Auf der Suche nach der normalen Zeit

Wer uns etwas von Krisen erzählt, will meistens von ihnen profitieren, meint Leo Fischer

»Krisenmodus« ist das Wort des Jahres 2023: So teilte es die Gesellschaft für deutsche Sprache in Wiesbaden mit. Unsere Welt, begründete die Geschäftsführerin, befinde sich seit 2020 im »Krisenmodus« – Belege sind ihr die Corona-Pandemie, der Überfall Russlands auf die Ukraine, die Energiekrise, die Bildungsmisere und der Hamas-Angriff auf Israel.

Das ist natürlich alles wahr und richtig – noch nie hatte man das Gefühl, derart intensiv an derart vielen welthistorischen Ereignissen teilzunehmen, auf die man gut und gerne auch verzichten könnte. Doch war es jemals anders? Leicht könnte man mit der immanenten Krisenhaftigkeit des Kapitalismus antworten, dem permanenten Ausnahmezustand, den er zwingend für seine Reproduktion benötigt, und die neuen Krisen als reine Fortsetzungen dieses Prinzips deuten. Die vergangenen vier Jahre aber bloß als ewige Wiederkehr des Gleichen zu behaupten, hätte auch etwas Vermessenes.

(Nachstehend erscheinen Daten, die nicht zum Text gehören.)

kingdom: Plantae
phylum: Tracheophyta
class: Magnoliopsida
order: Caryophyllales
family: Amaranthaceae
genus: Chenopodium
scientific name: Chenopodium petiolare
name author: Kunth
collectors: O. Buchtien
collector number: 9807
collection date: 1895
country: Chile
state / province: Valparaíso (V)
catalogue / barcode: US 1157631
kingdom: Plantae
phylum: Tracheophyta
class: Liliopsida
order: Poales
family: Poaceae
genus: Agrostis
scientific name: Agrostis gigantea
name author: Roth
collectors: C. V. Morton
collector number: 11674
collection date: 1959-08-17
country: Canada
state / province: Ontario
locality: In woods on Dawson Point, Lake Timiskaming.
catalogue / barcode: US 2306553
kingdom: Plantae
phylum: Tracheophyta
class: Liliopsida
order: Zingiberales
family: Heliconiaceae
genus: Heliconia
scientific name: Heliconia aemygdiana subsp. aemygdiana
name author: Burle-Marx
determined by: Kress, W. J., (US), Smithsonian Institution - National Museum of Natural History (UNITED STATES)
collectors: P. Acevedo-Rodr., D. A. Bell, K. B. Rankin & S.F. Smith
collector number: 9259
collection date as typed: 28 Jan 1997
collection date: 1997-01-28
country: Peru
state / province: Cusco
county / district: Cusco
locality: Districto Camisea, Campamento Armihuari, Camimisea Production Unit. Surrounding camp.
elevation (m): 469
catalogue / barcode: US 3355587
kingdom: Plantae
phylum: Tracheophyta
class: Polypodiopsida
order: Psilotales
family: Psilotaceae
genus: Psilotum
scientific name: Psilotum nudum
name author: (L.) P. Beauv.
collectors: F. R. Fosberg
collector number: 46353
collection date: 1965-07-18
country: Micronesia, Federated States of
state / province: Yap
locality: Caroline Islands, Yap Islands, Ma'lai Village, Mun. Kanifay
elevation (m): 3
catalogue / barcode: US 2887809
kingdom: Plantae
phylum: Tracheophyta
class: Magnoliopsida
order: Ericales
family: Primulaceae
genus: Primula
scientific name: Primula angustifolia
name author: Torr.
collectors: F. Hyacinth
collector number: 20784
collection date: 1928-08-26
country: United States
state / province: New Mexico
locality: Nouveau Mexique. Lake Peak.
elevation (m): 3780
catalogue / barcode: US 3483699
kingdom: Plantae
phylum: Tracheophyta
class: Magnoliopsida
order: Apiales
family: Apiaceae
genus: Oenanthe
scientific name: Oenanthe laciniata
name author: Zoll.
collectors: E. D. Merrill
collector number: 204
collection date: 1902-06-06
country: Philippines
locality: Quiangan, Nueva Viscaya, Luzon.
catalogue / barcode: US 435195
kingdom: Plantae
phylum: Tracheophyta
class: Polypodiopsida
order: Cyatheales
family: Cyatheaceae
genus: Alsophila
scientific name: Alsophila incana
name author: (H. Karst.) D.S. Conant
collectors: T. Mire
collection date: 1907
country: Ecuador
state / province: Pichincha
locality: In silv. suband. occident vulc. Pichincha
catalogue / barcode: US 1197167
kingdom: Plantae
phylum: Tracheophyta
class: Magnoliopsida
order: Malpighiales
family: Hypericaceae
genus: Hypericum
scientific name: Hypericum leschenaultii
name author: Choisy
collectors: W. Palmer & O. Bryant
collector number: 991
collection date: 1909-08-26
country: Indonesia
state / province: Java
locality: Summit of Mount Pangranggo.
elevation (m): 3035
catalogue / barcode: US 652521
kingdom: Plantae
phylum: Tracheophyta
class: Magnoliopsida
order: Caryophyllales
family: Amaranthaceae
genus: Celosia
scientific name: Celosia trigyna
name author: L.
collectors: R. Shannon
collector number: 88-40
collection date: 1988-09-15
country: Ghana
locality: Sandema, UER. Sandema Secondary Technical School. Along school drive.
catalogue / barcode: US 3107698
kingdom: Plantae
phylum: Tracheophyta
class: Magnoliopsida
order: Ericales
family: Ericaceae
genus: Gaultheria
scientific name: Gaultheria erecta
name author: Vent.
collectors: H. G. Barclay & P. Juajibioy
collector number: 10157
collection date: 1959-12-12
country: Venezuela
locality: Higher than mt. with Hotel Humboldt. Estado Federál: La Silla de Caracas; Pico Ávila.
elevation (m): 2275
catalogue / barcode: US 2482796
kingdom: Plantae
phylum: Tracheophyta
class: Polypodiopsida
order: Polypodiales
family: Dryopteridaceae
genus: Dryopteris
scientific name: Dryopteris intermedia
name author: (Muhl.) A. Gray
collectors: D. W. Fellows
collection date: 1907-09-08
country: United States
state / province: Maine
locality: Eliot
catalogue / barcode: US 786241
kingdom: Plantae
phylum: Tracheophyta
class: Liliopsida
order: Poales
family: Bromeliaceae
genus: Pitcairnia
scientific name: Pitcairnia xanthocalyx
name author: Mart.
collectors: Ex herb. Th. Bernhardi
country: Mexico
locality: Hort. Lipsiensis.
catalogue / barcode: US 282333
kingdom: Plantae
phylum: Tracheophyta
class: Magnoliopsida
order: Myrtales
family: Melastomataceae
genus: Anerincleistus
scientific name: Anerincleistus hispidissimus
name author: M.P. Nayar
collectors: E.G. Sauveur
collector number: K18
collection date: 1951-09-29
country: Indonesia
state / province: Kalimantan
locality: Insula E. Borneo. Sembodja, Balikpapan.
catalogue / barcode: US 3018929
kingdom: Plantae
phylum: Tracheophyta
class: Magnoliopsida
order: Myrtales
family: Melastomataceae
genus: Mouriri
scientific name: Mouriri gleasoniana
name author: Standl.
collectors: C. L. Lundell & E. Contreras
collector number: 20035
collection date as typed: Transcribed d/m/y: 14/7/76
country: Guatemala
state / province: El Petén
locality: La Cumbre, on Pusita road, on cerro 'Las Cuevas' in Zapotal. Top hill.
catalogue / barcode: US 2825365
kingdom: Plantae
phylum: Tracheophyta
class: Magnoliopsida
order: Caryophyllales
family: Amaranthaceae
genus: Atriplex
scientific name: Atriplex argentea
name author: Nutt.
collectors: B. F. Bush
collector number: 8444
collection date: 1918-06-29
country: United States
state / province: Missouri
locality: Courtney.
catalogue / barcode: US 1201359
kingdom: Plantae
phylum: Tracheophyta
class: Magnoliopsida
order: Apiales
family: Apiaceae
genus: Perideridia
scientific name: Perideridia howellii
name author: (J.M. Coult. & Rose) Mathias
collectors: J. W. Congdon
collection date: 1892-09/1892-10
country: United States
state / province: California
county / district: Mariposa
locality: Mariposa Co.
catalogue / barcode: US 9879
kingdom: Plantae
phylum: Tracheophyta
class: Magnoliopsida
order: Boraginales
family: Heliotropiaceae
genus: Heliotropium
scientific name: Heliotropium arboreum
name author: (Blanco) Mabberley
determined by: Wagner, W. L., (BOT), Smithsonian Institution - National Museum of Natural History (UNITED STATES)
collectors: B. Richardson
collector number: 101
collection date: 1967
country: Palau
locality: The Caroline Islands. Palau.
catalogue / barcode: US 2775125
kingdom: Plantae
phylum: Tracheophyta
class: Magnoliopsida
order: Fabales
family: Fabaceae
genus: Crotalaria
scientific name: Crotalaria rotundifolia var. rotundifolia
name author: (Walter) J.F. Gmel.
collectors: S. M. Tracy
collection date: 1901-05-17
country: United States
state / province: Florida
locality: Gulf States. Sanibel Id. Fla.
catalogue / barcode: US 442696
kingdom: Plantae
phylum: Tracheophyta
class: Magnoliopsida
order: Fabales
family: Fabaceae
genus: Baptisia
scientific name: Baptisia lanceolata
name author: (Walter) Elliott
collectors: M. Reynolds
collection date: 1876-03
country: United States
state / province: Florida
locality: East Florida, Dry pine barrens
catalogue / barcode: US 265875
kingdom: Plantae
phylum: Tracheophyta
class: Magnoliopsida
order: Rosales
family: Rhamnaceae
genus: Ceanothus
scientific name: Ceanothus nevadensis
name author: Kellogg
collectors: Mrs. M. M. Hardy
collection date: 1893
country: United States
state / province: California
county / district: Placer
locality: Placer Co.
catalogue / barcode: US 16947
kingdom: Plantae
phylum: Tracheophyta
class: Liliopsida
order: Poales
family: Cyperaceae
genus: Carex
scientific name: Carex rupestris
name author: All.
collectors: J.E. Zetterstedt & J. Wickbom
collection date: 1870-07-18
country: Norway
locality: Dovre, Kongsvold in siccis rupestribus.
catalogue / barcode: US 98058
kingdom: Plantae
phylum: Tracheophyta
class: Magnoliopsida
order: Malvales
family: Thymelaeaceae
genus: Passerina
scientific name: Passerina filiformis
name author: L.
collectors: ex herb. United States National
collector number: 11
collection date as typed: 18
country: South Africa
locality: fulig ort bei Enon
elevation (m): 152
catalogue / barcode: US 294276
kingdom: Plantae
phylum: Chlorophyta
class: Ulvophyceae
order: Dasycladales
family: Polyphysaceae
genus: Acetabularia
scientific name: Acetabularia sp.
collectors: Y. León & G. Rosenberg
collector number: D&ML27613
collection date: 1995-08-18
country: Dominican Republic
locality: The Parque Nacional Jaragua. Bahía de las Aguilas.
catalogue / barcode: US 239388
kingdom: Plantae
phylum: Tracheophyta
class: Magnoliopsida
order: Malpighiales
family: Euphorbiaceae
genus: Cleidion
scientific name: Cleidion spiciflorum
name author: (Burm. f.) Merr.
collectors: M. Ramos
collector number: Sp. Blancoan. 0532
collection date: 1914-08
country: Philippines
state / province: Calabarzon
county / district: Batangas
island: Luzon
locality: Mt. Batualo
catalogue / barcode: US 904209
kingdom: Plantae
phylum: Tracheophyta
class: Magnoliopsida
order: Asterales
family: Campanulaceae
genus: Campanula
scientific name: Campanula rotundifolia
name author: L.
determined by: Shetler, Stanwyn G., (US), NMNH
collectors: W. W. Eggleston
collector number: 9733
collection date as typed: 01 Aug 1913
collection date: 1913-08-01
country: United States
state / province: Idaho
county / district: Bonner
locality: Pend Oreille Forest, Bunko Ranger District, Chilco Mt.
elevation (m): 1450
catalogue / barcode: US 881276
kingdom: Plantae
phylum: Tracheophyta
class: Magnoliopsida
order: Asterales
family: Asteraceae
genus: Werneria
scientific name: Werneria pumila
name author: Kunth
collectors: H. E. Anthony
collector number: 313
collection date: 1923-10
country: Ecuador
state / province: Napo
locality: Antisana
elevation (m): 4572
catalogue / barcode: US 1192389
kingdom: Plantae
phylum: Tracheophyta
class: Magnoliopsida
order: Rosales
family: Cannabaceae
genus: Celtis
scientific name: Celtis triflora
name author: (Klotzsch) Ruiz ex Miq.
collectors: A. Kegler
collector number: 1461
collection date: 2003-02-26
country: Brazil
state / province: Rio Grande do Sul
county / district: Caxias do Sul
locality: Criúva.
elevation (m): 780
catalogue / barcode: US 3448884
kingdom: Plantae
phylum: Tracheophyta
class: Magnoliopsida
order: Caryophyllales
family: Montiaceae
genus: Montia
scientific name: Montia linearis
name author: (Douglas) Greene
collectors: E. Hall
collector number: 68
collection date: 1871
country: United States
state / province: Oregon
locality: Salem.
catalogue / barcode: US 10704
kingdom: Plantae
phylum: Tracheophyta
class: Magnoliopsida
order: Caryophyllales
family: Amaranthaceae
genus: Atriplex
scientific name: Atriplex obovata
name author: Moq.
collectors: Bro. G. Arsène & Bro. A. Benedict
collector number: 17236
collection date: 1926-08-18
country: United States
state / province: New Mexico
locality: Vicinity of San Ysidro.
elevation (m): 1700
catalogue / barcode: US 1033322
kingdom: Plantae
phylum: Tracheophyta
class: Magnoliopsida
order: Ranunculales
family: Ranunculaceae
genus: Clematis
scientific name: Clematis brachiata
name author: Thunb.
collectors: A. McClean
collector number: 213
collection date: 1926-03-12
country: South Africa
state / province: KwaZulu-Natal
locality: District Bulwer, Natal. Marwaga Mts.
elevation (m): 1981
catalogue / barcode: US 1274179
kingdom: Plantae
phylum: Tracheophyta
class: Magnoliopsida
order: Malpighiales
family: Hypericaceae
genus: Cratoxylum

»Krisenmodus« suggeriert in jedem Fall: Es gab auch mal den Normalmodus. Es gab einmal eine »normale« Zeit, in der Weltgeschichte wohldosiert stattfand, einmal im Jahrzehnt und nicht im Halbjahrestakt. In dieser Zeit waren unsere Laufbahnen geordnet, wir bekamen unser Brötchen noch für 30 Cent und erfuhren alles Wichtige aus dem Videotext. Für wen das so war und ob das alles, aufs Weltganze bezogen, nicht die große Ausnahme war statt der Normalität, das wird durch den Begriff natürlich verdeckt.

Leo Fischer

Leo Fischer ist Journalist, Buchautor und ehemaliger Chef des Satiremagazins »Titanic«. In seiner Kolumne »Die Stimme der Vernunft« unterbreitet er der aufgeregten Öffentlichkeit nützliche Vorschläge. Alle Texte auf: dasnd.de/vernunft

Krisenmodus bedeutet letztlich: Eine kleinbürgerliche Existenzform schützt nicht mehr vor den Zumutungen des Weltgeschehens. Die Einschläge kommen näher. Als Krise wird nicht das reale Leid erlebt, das so präsent wie immer über die Bildschirme flackert, sondern, dass das Unglück direkt in die gute Stube tritt. Ein Ausweichen ist nicht mehr möglich: Der Strom wird teurer, das Restaurant nebenan schließt, und die Regierung will irgendwas mit meiner Heizung machen. Der Unterschied zum Leben vor dem Krisenmodus ist, dass die Weltmächte quasi bei mir im Wohnzimmer stehen, mich zum Gassparen zwingen, beim Renovieren schikanieren, mir die Urlaubsplanung versauen oder Zugreisen stornieren wollen.

Die Krise ist der Zugriff der Welt aufs scheinbar Private, aufs Glück im Winkel, das Neo-Biedermeier. Man hat an Angela Merkels Regierungsstil betont, dass sie es stets verstand, die Welt von den Bürger*innen fernzuhalten: Politik war etwas, was anderen zustieß, nicht mir. Meinem privaten Fortkommen, das war Merkels performatives Versprechen, könne die Welt nichts anhaben. Auch deshalb hat das Heizungsgesetz den Grünen so sehr geschadet: Plötzlich hatten Zehntausende das Gefühl, Habeck persönlich stünde im Raum, um den alten Gasofen zu demontieren.

So gesehen hat die Rede von den »gegenwärtigen Krisen« immer auch etwas Reaktionäres. Diejenigen, die mit besonderem Eifer von ihnen sprechen, nutzen die Krisen gleichsam als Freibrief aus, als einen winzigen Notstand, der ihnen besondere Vollmachten garantieren soll. Die Erfolge der AfD beruhen nicht zuletzt darauf, dass sie gleichzeitig auf ein diffuses Vorher anspielt – es gab mal ein »normales« Deutschland –, aber auch eine besondere Notsituation behauptet, die harte Eingriffe nötig mache. Wer uns also etwas von der Krise erzählt, will meistens auch ein wenig von ihr profitieren.